■ **REQUIRED ACTION**
Can you return all of the following lines word for word, with the pictures left out?

■ **DATASET EXCERPTS**

○ ○ ○

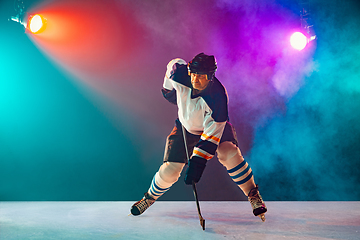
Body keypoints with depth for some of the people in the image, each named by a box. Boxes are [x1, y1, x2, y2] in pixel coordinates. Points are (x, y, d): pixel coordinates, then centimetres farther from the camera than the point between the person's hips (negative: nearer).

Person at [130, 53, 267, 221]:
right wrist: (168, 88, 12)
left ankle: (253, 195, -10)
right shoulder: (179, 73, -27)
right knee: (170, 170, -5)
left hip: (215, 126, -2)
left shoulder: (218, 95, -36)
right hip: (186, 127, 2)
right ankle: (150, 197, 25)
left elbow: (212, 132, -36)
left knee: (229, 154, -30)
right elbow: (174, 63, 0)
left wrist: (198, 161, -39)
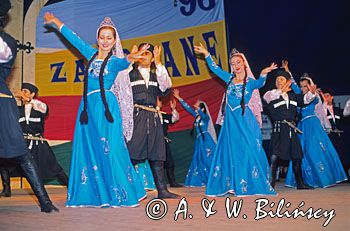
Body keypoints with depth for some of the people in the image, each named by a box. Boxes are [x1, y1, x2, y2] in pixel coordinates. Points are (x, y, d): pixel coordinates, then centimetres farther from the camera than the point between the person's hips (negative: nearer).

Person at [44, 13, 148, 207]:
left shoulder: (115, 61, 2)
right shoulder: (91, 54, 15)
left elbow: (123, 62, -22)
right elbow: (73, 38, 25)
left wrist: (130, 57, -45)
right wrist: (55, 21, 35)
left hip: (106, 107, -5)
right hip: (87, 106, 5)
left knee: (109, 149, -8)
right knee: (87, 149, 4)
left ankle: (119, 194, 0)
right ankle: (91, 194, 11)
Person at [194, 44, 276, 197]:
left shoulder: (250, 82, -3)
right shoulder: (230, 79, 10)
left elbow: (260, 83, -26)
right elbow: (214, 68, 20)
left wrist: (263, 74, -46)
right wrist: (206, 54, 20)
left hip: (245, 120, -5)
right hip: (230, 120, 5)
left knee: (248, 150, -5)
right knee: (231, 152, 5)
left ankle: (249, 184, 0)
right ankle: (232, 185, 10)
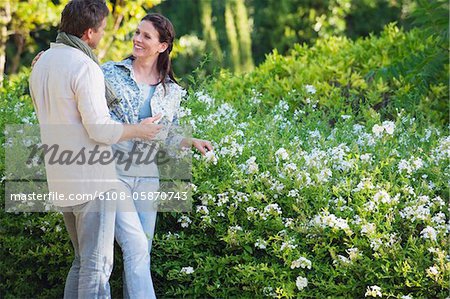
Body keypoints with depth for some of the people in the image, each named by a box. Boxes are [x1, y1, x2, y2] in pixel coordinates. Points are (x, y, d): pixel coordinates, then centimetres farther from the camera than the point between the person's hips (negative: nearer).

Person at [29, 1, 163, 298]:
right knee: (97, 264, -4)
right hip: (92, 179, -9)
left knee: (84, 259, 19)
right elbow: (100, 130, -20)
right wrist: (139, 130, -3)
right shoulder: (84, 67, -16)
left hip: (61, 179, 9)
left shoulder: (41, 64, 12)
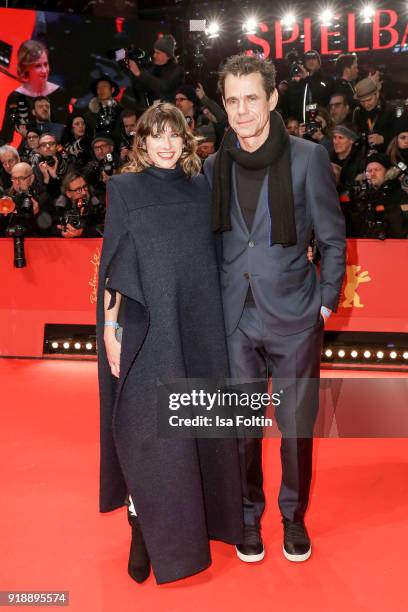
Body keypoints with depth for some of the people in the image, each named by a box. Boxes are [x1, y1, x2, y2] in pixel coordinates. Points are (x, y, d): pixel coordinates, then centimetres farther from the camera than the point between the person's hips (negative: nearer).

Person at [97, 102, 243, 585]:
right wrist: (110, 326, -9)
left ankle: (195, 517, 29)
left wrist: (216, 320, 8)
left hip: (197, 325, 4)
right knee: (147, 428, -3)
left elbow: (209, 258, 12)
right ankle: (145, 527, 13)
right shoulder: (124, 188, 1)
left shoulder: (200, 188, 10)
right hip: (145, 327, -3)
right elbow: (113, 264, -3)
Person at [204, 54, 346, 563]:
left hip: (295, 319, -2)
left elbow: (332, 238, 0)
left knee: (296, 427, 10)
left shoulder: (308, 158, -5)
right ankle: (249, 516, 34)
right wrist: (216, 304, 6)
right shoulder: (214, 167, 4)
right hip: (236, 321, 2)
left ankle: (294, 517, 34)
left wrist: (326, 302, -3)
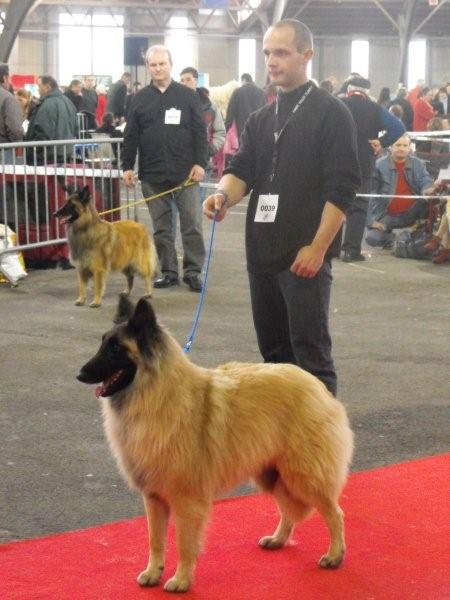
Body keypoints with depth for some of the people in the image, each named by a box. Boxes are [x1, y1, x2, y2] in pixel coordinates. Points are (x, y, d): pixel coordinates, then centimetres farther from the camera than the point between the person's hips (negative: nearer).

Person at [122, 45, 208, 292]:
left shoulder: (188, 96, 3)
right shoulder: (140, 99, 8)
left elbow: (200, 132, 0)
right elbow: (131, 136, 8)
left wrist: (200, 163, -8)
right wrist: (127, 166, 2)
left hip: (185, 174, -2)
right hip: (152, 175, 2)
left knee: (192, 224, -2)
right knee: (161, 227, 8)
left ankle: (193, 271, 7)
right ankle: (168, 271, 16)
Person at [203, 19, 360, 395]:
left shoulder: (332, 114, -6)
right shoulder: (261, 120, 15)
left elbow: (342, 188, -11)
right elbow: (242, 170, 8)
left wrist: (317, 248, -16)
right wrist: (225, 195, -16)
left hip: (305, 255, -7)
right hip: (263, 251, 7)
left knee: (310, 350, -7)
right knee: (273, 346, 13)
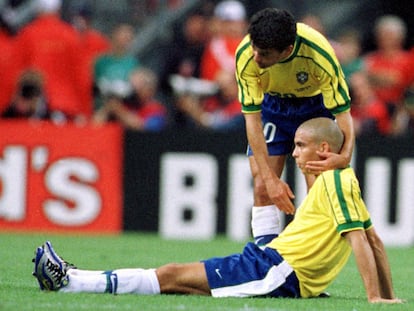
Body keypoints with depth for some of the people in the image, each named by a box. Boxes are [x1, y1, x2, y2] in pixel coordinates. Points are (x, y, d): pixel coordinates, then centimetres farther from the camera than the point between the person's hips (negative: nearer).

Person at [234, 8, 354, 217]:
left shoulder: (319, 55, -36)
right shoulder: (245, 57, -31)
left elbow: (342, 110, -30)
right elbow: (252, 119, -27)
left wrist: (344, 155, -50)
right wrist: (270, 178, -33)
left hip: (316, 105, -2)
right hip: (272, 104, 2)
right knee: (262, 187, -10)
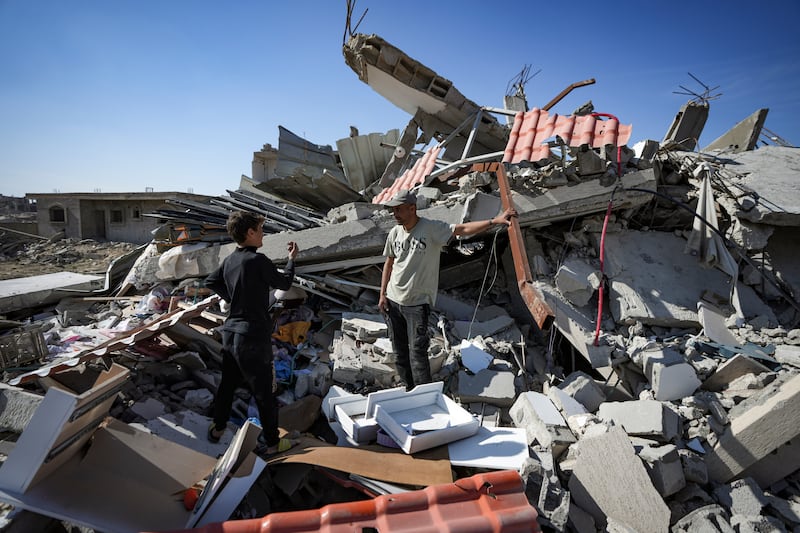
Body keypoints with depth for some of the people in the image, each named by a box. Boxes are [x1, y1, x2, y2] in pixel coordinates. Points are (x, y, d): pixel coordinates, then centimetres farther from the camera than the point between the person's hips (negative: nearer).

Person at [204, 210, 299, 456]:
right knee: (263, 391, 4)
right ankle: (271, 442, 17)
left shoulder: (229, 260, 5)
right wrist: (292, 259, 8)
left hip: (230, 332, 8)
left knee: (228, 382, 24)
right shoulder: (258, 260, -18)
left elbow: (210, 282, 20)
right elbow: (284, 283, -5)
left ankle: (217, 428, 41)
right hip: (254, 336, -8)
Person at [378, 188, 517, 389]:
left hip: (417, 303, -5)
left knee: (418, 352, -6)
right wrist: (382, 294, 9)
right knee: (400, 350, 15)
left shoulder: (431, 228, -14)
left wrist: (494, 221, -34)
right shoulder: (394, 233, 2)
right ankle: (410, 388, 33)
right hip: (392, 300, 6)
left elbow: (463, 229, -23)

○ ○ ○

■ **ANSWER TO THE PROBLEM**
Body keypoints with depth for some of the people in the image, each named by a box. Boxes are [x1, y1, x2, y2] in pixel coordinates. Points are (x, y, d): pixel coordinates, then centimetres farther from the camera than the point between the person's hips (negative: nearer).

Person at [130, 53, 267, 221]:
right wrist: (168, 88, 12)
left ankle: (253, 195, -10)
right shoulder: (179, 73, -27)
right knee: (170, 170, -5)
left hip: (215, 126, -2)
left shoulder: (218, 95, -36)
right hip: (186, 127, 2)
right ankle: (150, 197, 25)
left elbow: (212, 132, -36)
left knee: (229, 154, -30)
right elbow: (174, 63, 0)
left wrist: (198, 161, -39)
Body keypoints with depth for some of the people in the image, each named by a box. Boxes are [x1, y1, x2, y2] in pixel coordinates. Points are (x, y, d): pixel coordinates, then centimetres farther from the camera than the point between the person's hips (negative: nearer).

Person at [44, 13, 148, 207]:
left shoulder: (115, 61, 2)
right shoulder: (91, 54, 15)
left elbow: (123, 62, -22)
right elbow: (73, 38, 25)
left wrist: (130, 57, -45)
right wrist: (55, 21, 35)
left hip: (106, 107, -5)
right hip: (87, 106, 5)
left knee: (109, 149, -8)
right knee: (87, 149, 4)
left ankle: (119, 194, 0)
right ankle: (91, 194, 11)
Person at [194, 44, 276, 197]:
left shoulder: (250, 82, -3)
right shoulder: (230, 79, 10)
left elbow: (260, 83, -26)
right elbow: (214, 68, 20)
left wrist: (263, 74, -46)
right wrist: (206, 54, 20)
left hip: (245, 120, -5)
right hip: (230, 120, 5)
left knee: (248, 150, -5)
right knee: (231, 152, 5)
left ankle: (249, 184, 0)
right ankle: (232, 185, 10)
Body keypoints with depth for some of the people in the image, each named by a box. Boxes are [x1, y1, x2, y2] in pixel coordinates. Points are (x, y, d): pixel coordinates, then centimetres farther from the camera than the point between the person's hips (negative: nearer).

Person at [29, 1, 163, 298]:
right knee: (97, 264, -4)
right hip: (92, 179, -9)
left knee: (84, 259, 19)
right elbow: (100, 130, -20)
right wrist: (139, 130, -3)
right shoulder: (84, 67, -16)
left hip: (61, 179, 9)
left shoulder: (41, 64, 12)
Body keypoints with depth for some of the people in the image, each named by a box. Boxes are [x1, y1, x2, y2] in pixel coordinates. Points are (x, y, d): pixel coordinates, then centimetres farther from the camera than the point between the person's hips (negative: nearer).

Person at [97, 102, 243, 585]:
right wrist: (110, 326, -9)
left ankle: (195, 517, 29)
left wrist: (216, 320, 8)
left hip: (197, 325, 4)
right knee: (147, 428, -3)
left elbow: (209, 258, 12)
right ankle: (145, 527, 13)
right shoulder: (124, 188, 1)
left shoulder: (200, 188, 10)
right hip: (145, 327, -3)
right elbow: (113, 264, -3)
Person at [204, 54, 346, 563]:
left hip: (295, 319, -2)
left elbow: (332, 238, 0)
left knee: (296, 427, 10)
left shoulder: (308, 158, -5)
right ankle: (249, 516, 34)
right wrist: (216, 304, 6)
right shoulder: (214, 167, 4)
right hip: (236, 321, 2)
left ankle: (294, 517, 34)
left wrist: (326, 302, -3)
Body keypoints with depth for some of the people in the image, each named by a box. Boxes are [x1, y1, x2, y2] in pixel coordinates. Points are (x, y, d): pixel coordinates, then centimetres farther from the camera than the point between the person's hips (negative: nearer).

Person at [122, 45, 208, 292]:
left shoulder: (188, 96, 3)
right shoulder: (140, 99, 8)
left elbow: (200, 132, 0)
right elbow: (131, 136, 8)
left wrist: (200, 163, -8)
right wrist: (127, 166, 2)
left hip: (185, 174, -2)
right hip: (152, 175, 2)
left knee: (192, 224, -2)
right knee: (161, 227, 8)
left ankle: (193, 271, 7)
right ankle: (168, 271, 16)
Person at [203, 19, 360, 395]:
left shoulder: (332, 114, -6)
right shoulder: (261, 120, 15)
left elbow: (342, 188, -11)
right elbow: (242, 170, 8)
left wrist: (317, 248, -16)
right wrist: (225, 195, -16)
left hip: (305, 255, -7)
right hip: (263, 251, 7)
left knee: (310, 350, -7)
right knee: (273, 346, 13)
Body keypoints with depth for some of the people in the image, each named by a box. Boxes are [x1, y1, x2, y2] in pixel coordinates. Points are (x, y, d): pixel coordinates, then centimetres farther from the camera than the point between the person's hips (negative: nearer).

Person at [234, 8, 354, 217]:
left shoulder: (319, 55, -36)
right shoulder: (245, 57, -31)
left elbow: (342, 110, -30)
right elbow: (252, 119, -27)
left wrist: (344, 155, -50)
right wrist: (270, 178, -33)
left hip: (316, 105, -2)
right hip: (272, 104, 2)
right knee: (262, 187, -10)
Body keypoints with depth for some of the people in the image, each named by a box. Boxes are [x1, y1, x2, y2] in pixel coordinates. Points are (x, y, d): pixel coordinates, then centimetres farther from the camera than the point between the person's hips (negative: nearer).

Person at [204, 210, 299, 456]:
right knee: (263, 391, 4)
right ankle: (271, 442, 17)
left shoulder: (229, 260, 5)
right wrist: (292, 259, 8)
left hip: (230, 332, 8)
left knee: (228, 382, 24)
right shoulder: (258, 260, -18)
left elbow: (210, 282, 20)
right elbow: (284, 283, -5)
left ankle: (217, 428, 41)
right hip: (254, 336, -8)
Person at [378, 188, 517, 389]:
left hip: (417, 303, -5)
left knee: (418, 352, -6)
right wrist: (382, 294, 9)
right knee: (400, 350, 15)
left shoulder: (431, 228, -14)
left wrist: (494, 221, -34)
right shoulder: (394, 233, 2)
right ankle: (410, 388, 33)
right hip: (392, 300, 6)
left elbow: (463, 229, -23)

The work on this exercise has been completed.